:: TASK TO COMPLETE ::
Your answer must be an exact repeat of the lines from the one containing "focal_35mm: 71" through the last line of the records, both included, with no pictures.

:: EXTRACTED MATERIAL ::
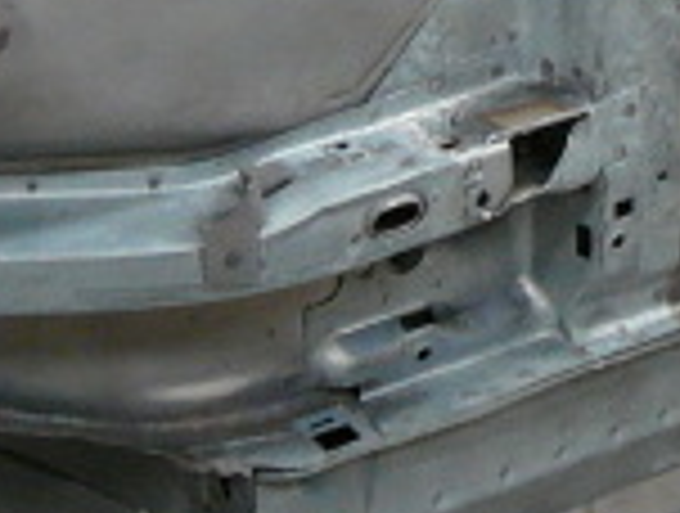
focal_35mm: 148
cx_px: 1058
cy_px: -464
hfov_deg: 12.6
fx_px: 2914
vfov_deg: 9.5
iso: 200
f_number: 2.8
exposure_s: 1/15
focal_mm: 5.2
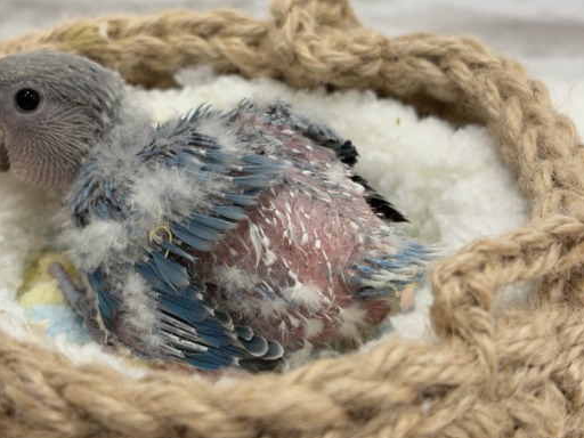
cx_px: 235
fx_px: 1097
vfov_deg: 22.6
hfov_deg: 29.7
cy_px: 190
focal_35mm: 65
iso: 50
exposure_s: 1/50
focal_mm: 5.96
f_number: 1.6
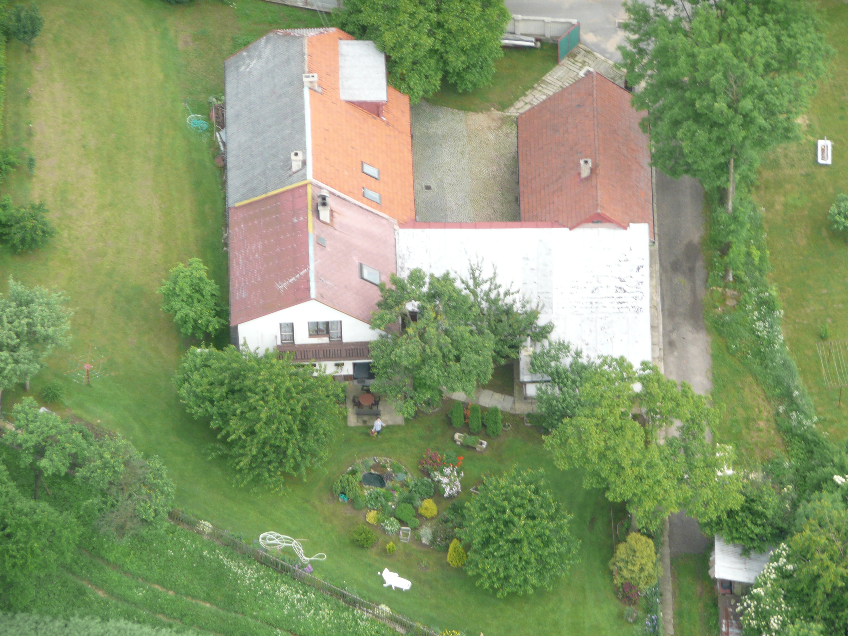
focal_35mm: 199
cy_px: 318
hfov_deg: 9.9
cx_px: 424
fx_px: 4875
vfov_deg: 7.5
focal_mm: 32.7
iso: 100
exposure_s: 1/80
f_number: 4.8
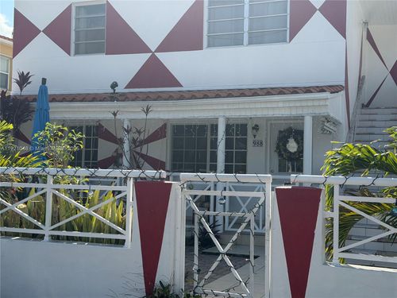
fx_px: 550
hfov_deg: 39.7
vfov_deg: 30.3
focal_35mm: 48
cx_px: 198
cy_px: 149
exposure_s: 1/6024
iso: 100
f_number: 1.78
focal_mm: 6.76
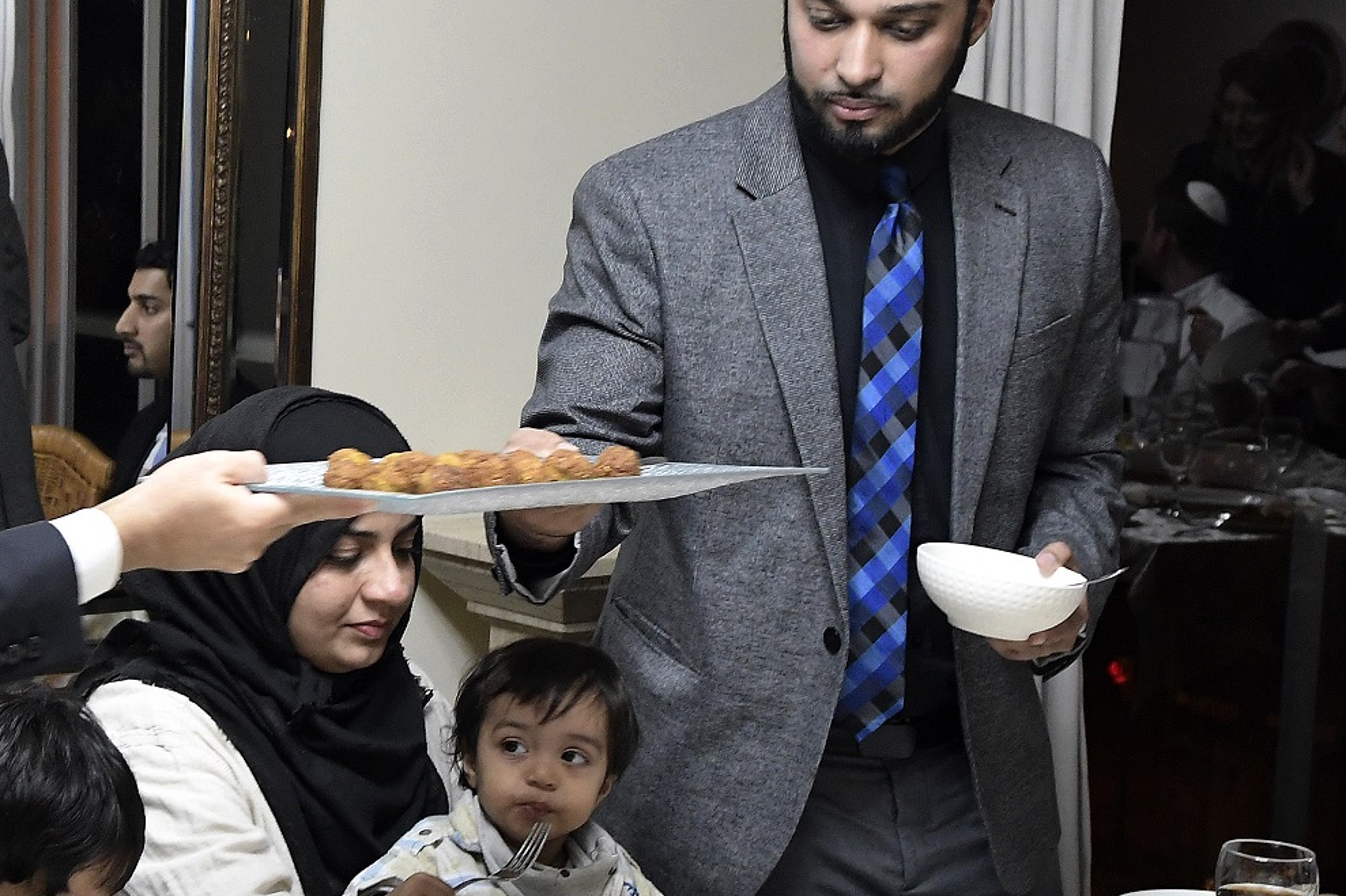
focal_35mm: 71
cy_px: 532
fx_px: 2654
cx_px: 361
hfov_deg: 28.1
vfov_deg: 19.2
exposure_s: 1/100
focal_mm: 26
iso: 2500
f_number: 5
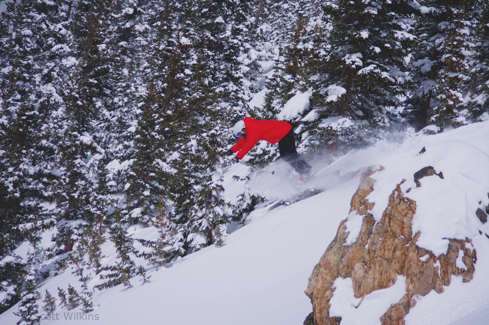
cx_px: 244
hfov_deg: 11.4
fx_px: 2442
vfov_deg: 7.6
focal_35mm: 180
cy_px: 162
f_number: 4.5
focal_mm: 120
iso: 100
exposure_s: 1/2500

:: RESPONSE TO THE EXERCISE ::
focal_35mm: 71
cy_px: 532
fx_px: 2654
cx_px: 361
hfov_deg: 28.1
vfov_deg: 19.2
exposure_s: 1/100
focal_mm: 26
iso: 2500
f_number: 5
cx_px: 244
hfov_deg: 11.4
fx_px: 2442
vfov_deg: 7.6
focal_35mm: 180
cy_px: 162
f_number: 4.5
focal_mm: 120
iso: 100
exposure_s: 1/2500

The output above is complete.